» **What you will do**: I would like the lines below, from the one with "Figure 12. Tensile" through the one with "Table 1: Clinical", copied exactly and without any pictures.

[Supplied material — start]

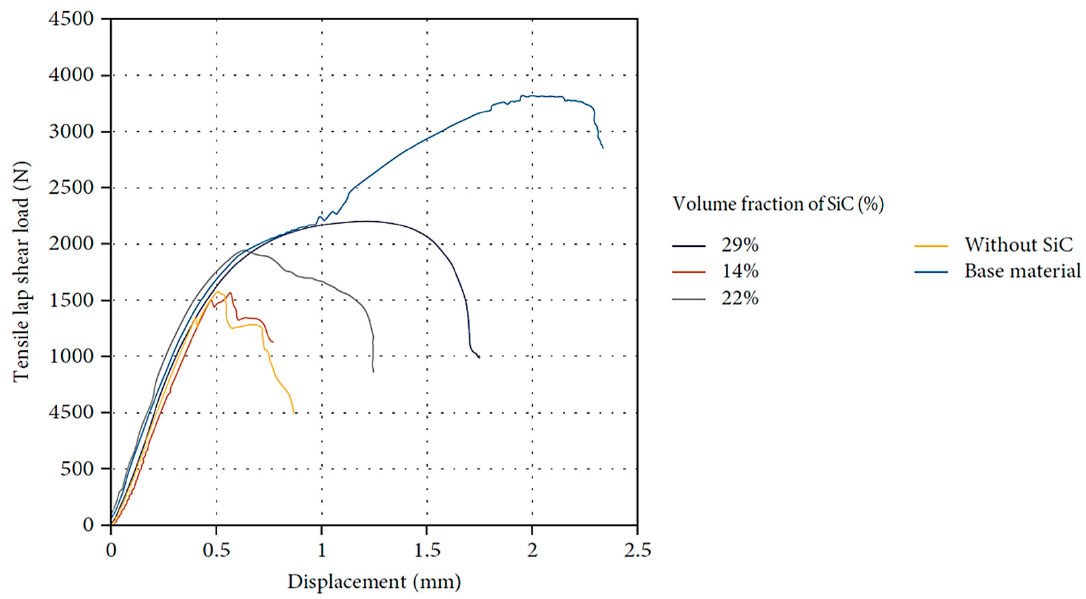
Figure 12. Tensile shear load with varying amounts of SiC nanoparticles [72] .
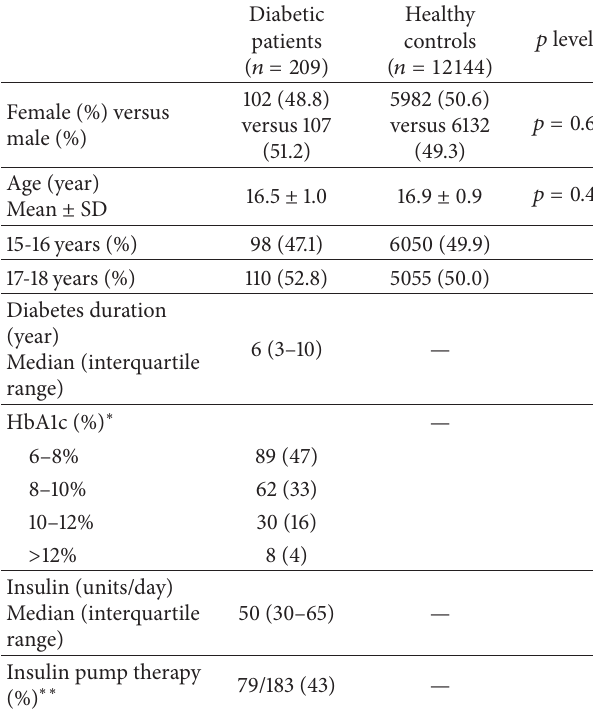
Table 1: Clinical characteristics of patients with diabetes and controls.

[Supplied material — finish]
[Supplied material — start]

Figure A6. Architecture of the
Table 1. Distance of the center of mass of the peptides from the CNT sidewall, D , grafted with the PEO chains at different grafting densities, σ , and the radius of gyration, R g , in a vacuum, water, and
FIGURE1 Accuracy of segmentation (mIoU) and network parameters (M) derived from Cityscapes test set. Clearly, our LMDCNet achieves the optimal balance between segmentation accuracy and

[Supplied material — finish]

» **Answer to this task**:
Figure 12. Tensile shear load with varying amounts of SiC nanoparticles [72] .
Table 1: Clinical characteristics of patients with diabetes and controls.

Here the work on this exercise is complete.